I’ve talked to thousands of men and women about their relationships. And while I’m not au fait with all the jargon and intellectual debates surrounding gender issues, I can tell you one thing I know for sure.
First: Relationships are fairly complicated. Very rarely does a person act in isolation of another. Dynamics need to be looked at. Patterns need to be discovered. The very worst abuse is the one that comes out of nowhere, but that is also the rarest. For most, it is an end result of many other unignored symptoms endemic in your relationship together. Continuing to make this all about the male, prevents all people in the relationship from looking at controlling their own lives and changing their own behaviour patterns. That is not about blame shifting. It is about helping people learn to regain control over their own life.
Second: Men and women both can be abusive. Both can say things they shouldn’t to each other, hit each other, and can be violent to each other. Both genders can be (in fairly equal measure, statistically speaking) abusive to their children. Statistics are inaccurate as they rely on two things, either incident reports or self-reporting. Both rely on a person to speak out. But even incident reports show that the rate of domestic violence incidents is fairly even at the hand of either gender.

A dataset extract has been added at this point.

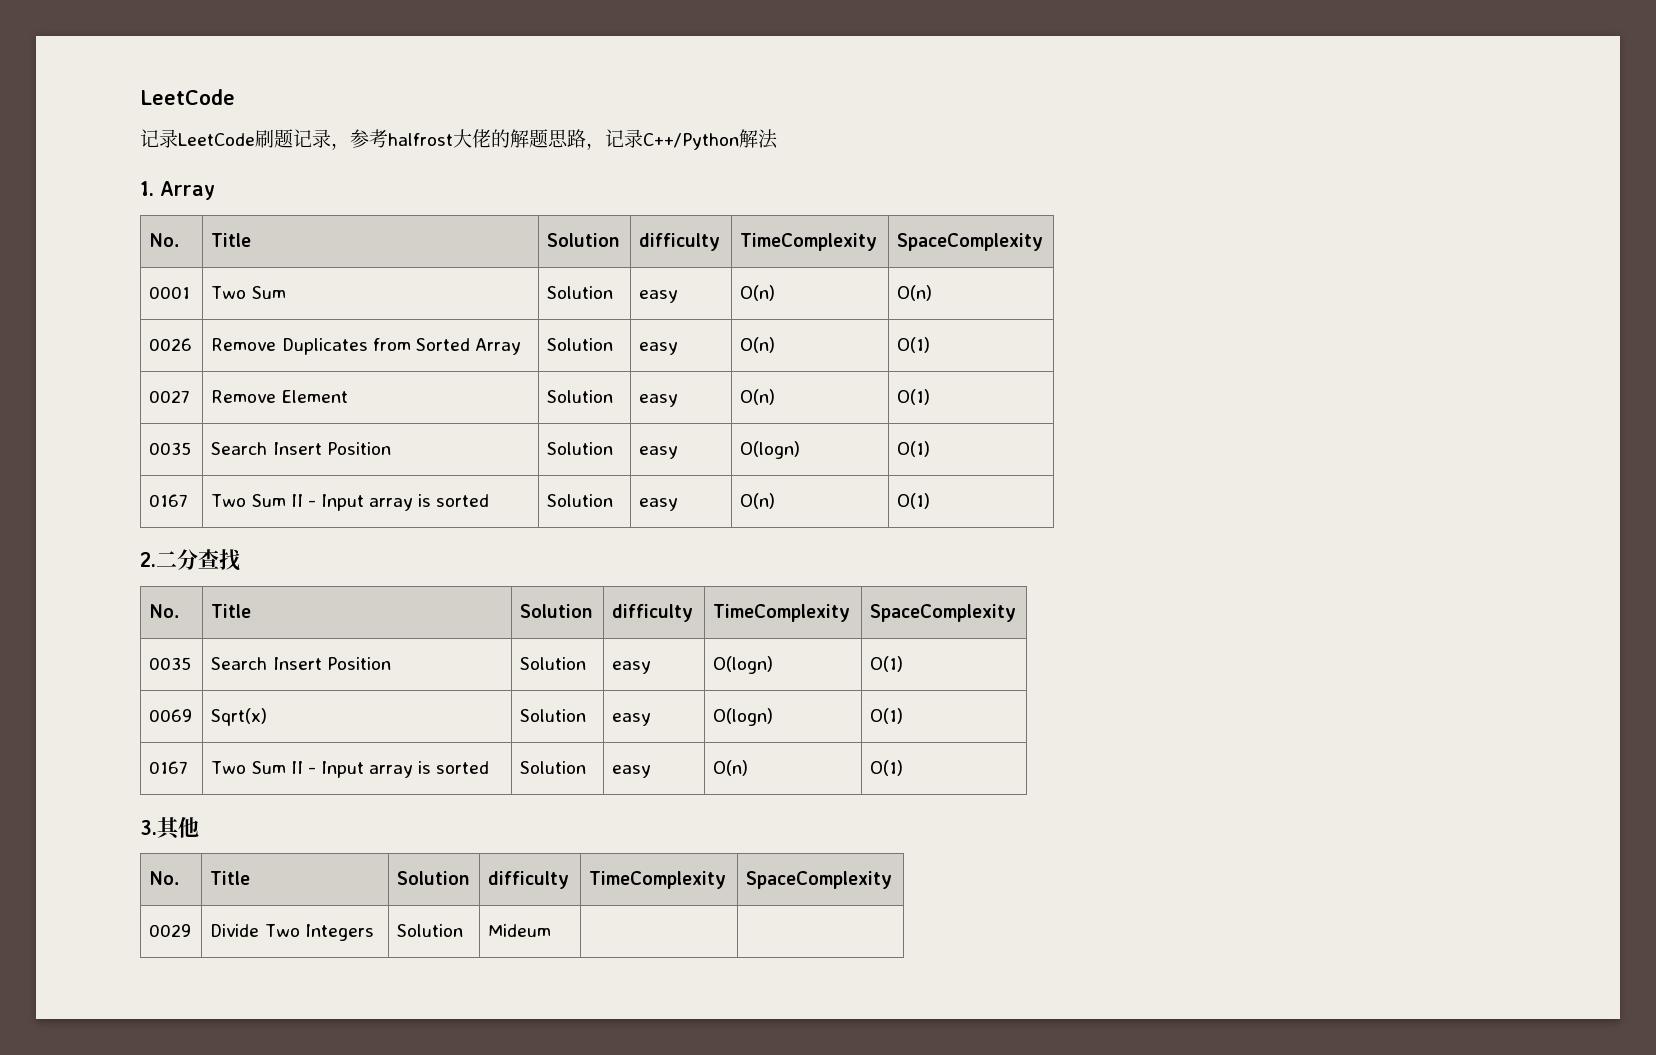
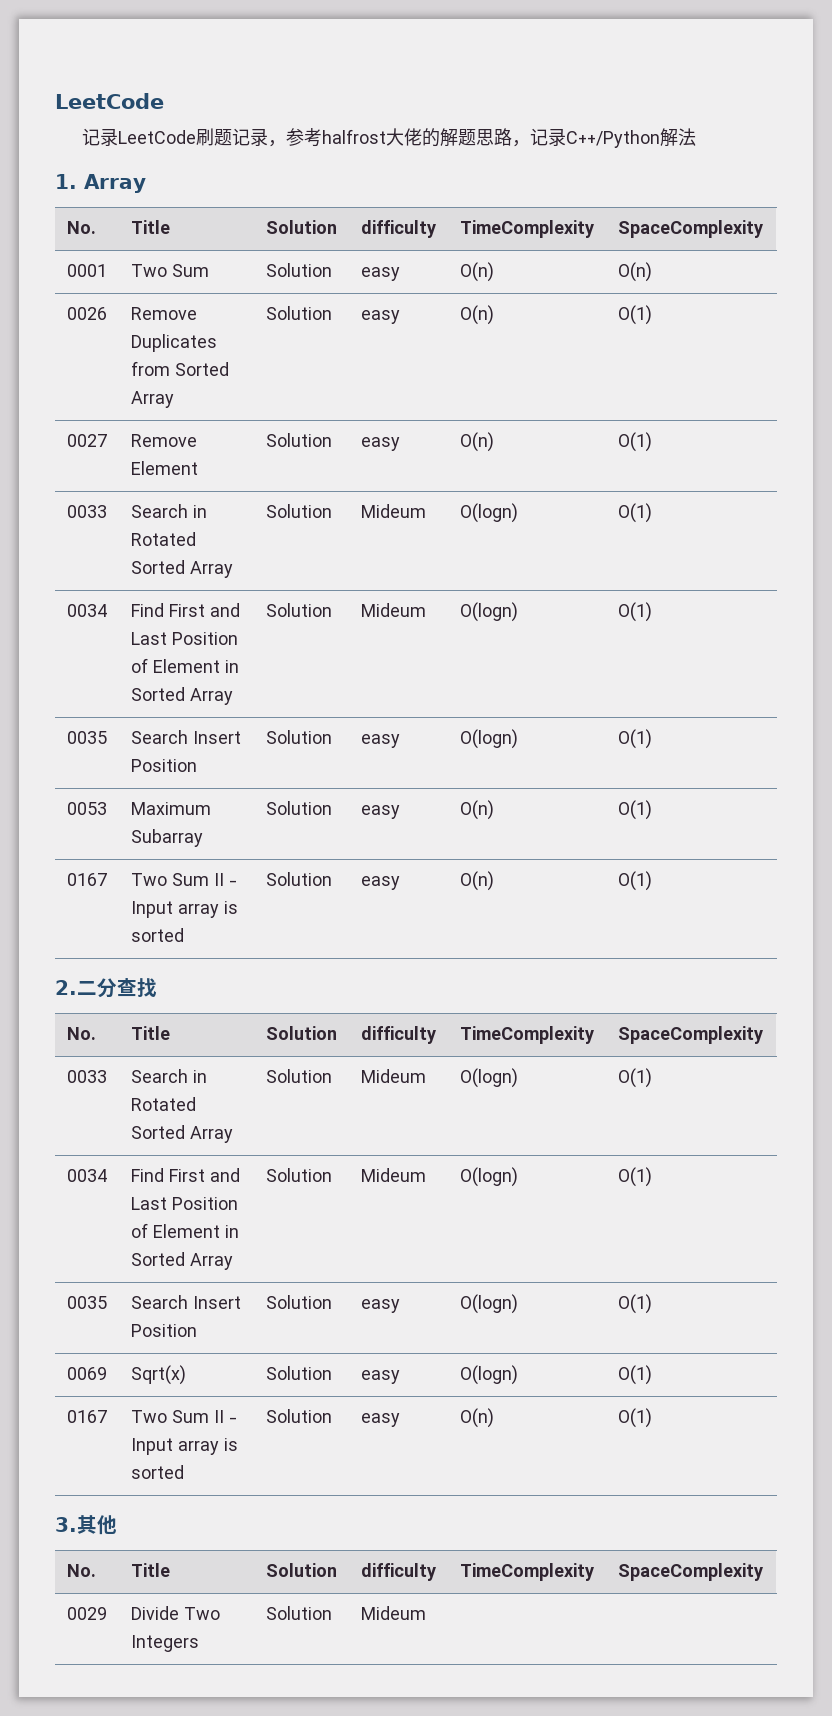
[149,442,192,455] [211,442,391,455] [547,442,614,455] [639,446,679,459] [740,441,801,459] [897,441,931,457] // 0035 | Search Insert Position | Solution | easy | O(logn) | O(1) -> [66,505,107,518] [130,504,207,518] [130,532,196,546] [130,560,233,578] [265,504,332,518] [360,504,426,518] [459,503,518,523] [617,503,652,523] [66,604,107,617] [130,603,240,617] [130,632,238,645] [130,658,239,673] [130,687,233,705] [265,603,332,617] [360,603,426,617] [459,602,518,622] [617,602,652,622] [66,731,107,744] [130,730,241,744] [130,759,197,772] [265,730,332,744] [360,734,400,748] [459,729,518,749] [617,729,652,749] [66,802,107,815] [130,802,211,815] [130,829,203,847] [265,801,332,815] [360,805,400,819] [459,800,494,820] [617,800,652,820] // 0033 | Search in Rotated Sorted Array | Solution | Mideum | O(logn) | O(1) // 0034 | Find First and Last Position of Element in Sorted Array | Solution | Mideum | O(logn) | O(1) // 0035 | Search Insert Position | Solution | easy | O(logn) | O(1) // 0053 | Maximum Subarray | Solution | easy | O(n) | O(1)
(1017, 613) none -> [66,1070,107,1083] [130,1069,207,1083] [130,1097,196,1111] [130,1125,233,1143] [265,1069,332,1083] [360,1069,426,1083] [459,1068,518,1088] [617,1068,652,1088] [66,1169,107,1182] [130,1168,240,1182] [130,1197,238,1210] [130,1223,239,1238] [130,1252,233,1270] [265,1168,332,1182] [360,1168,426,1182] [459,1167,518,1187] [617,1167,652,1187] // 0033 | Search in Rotated Sorted Array | Solution | Mideum | O(logn) | O(1) // 0034 | Find First and Last Position of Element in Sorted Array | Solution | Mideum | O(logn) | O(1)

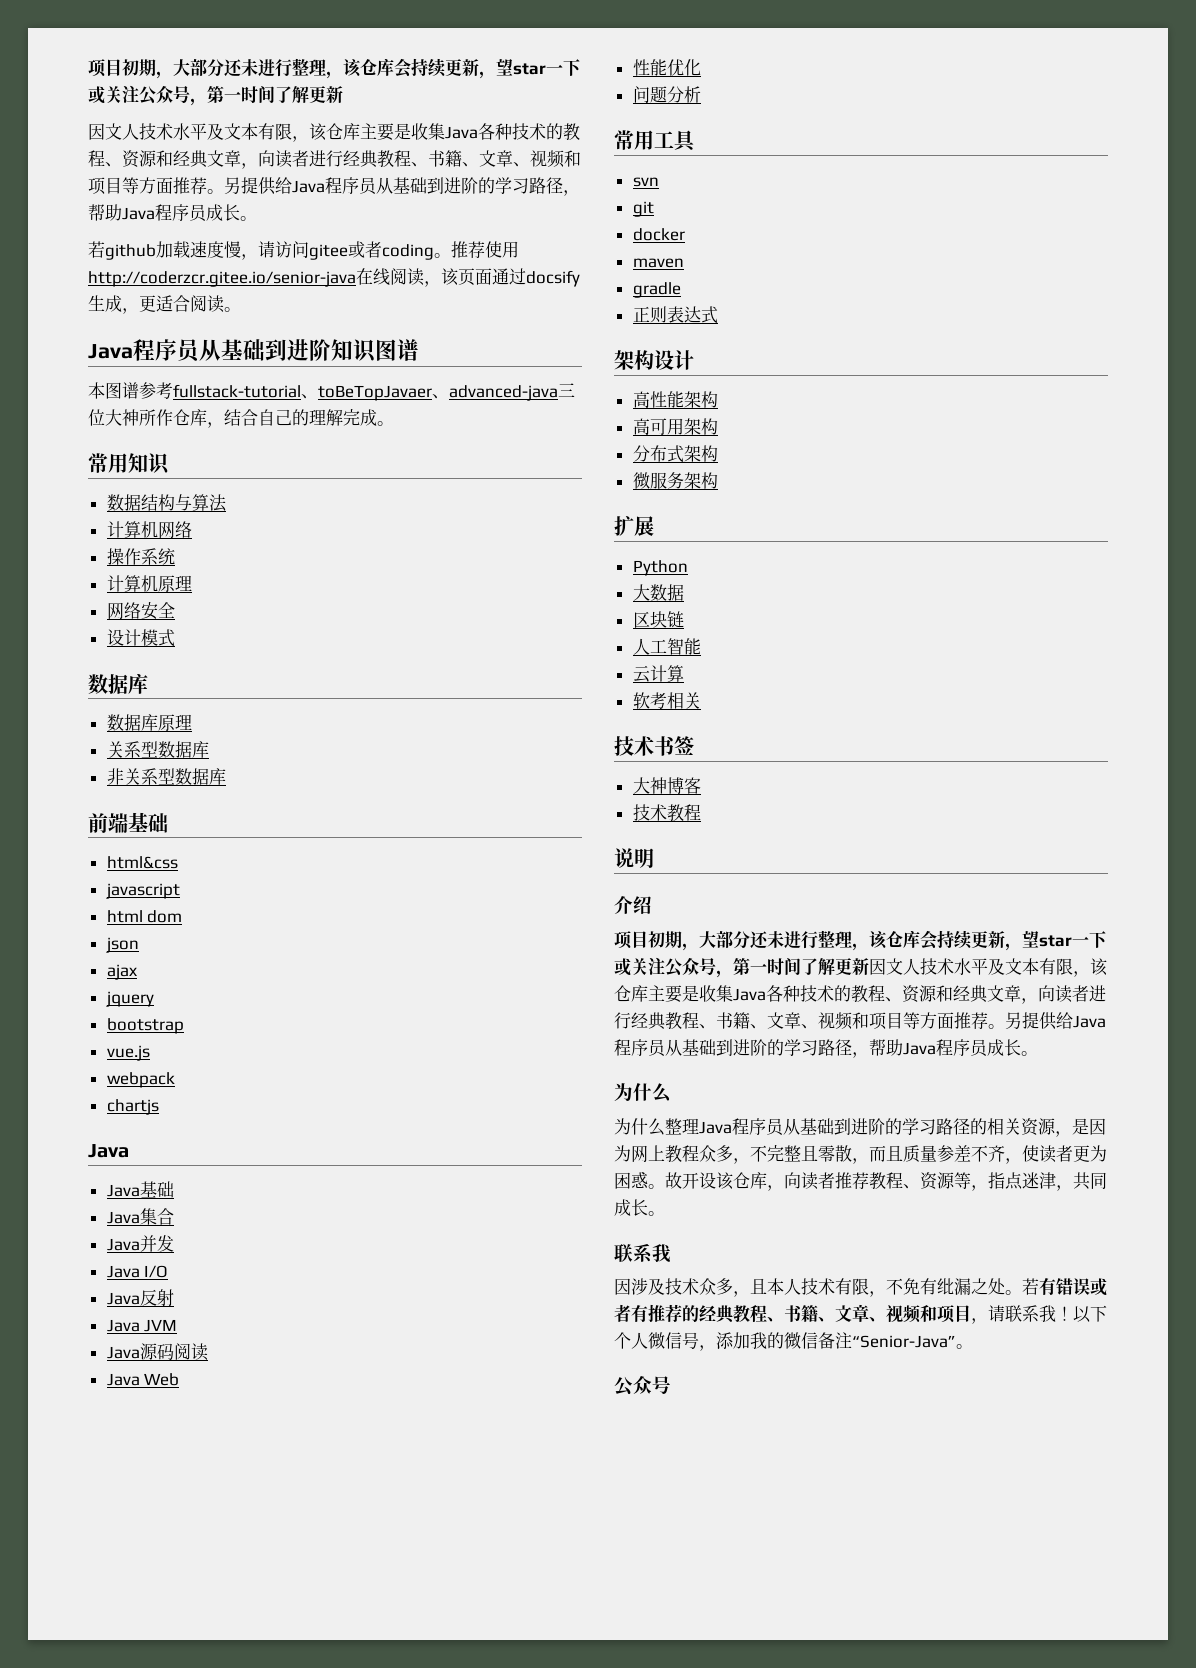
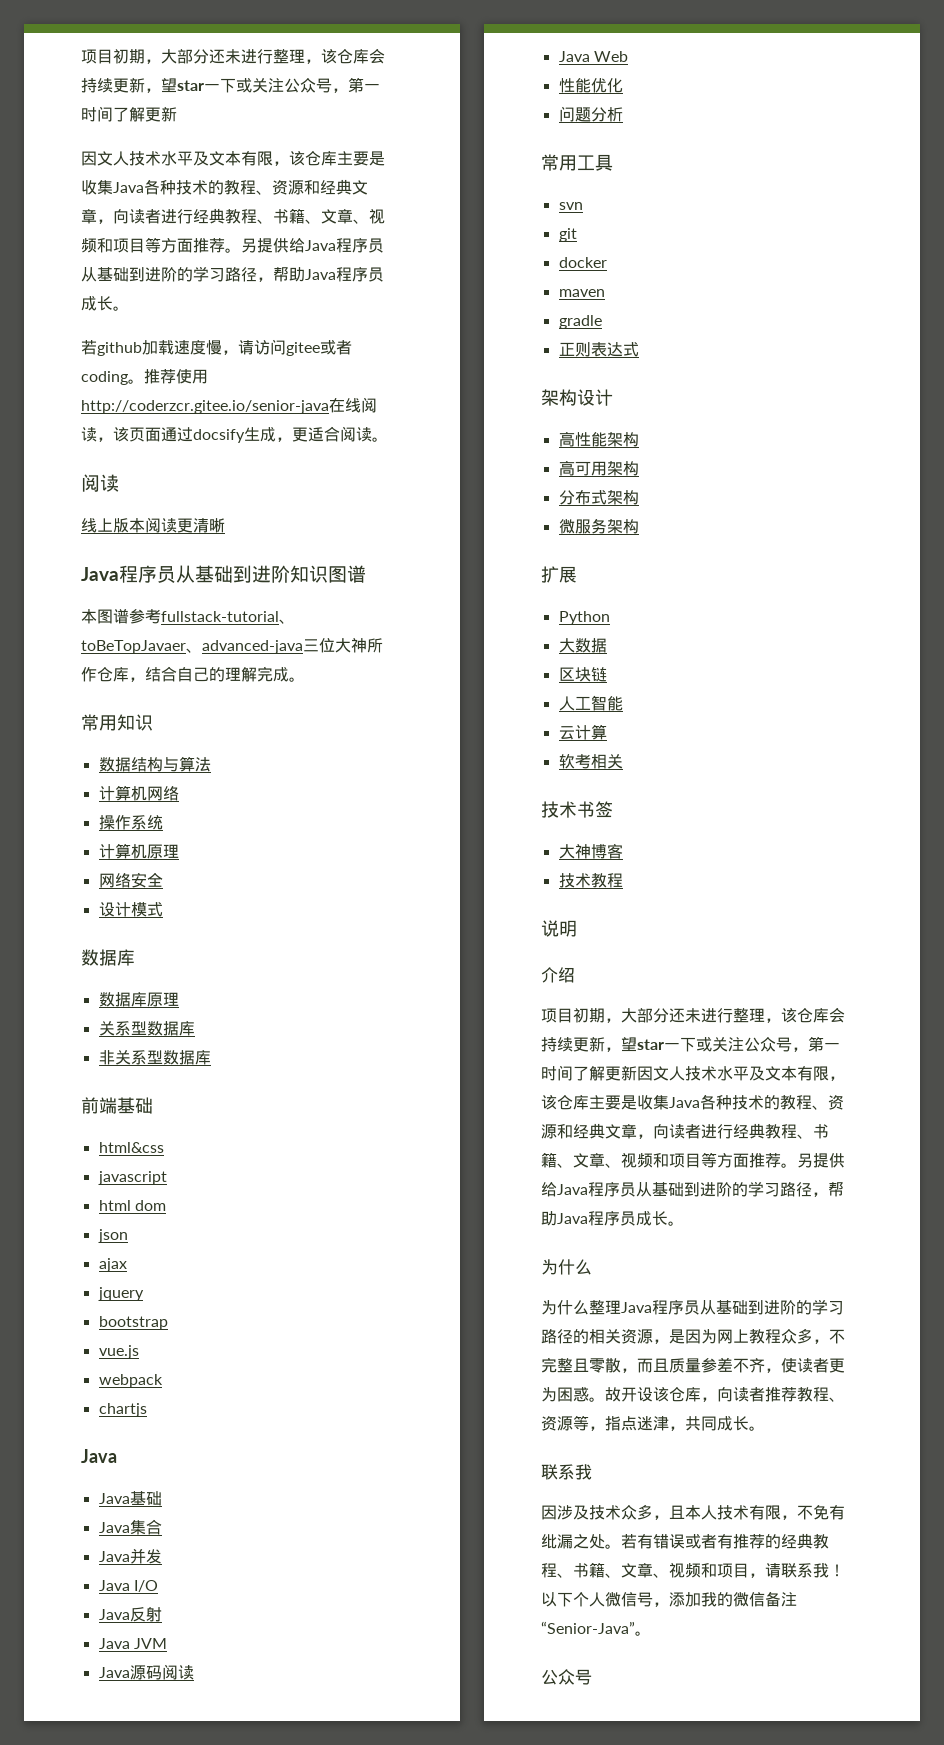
(241, 309) none -> [81,474,119,492] [81,517,225,533] // 阅读 // 线上版本阅读更清晰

Anti family-violence campaigns have been really “anti men hitting women and children” campaigns. They drive men who are being abused underground, as they fear they will find no one to advocate for them. They prevent women who struggle with acting out violently from knowing where to get help, to stop as they make it something that only men do. They idealize a women’s place in the home as peacemaker and lover, and marginalise a man’s role away from the same.
All anti-violence campaigns are started with the best of intentions. To reduce pain and suffering for those who are need it most. But for me, even though I was also a “victim” at the hands of a male, I want to see a new sort of campaign … where we focus on the eradication of any type of family violence, instead of making it all about how we stop men from hurting women.
Then we might see some actual change.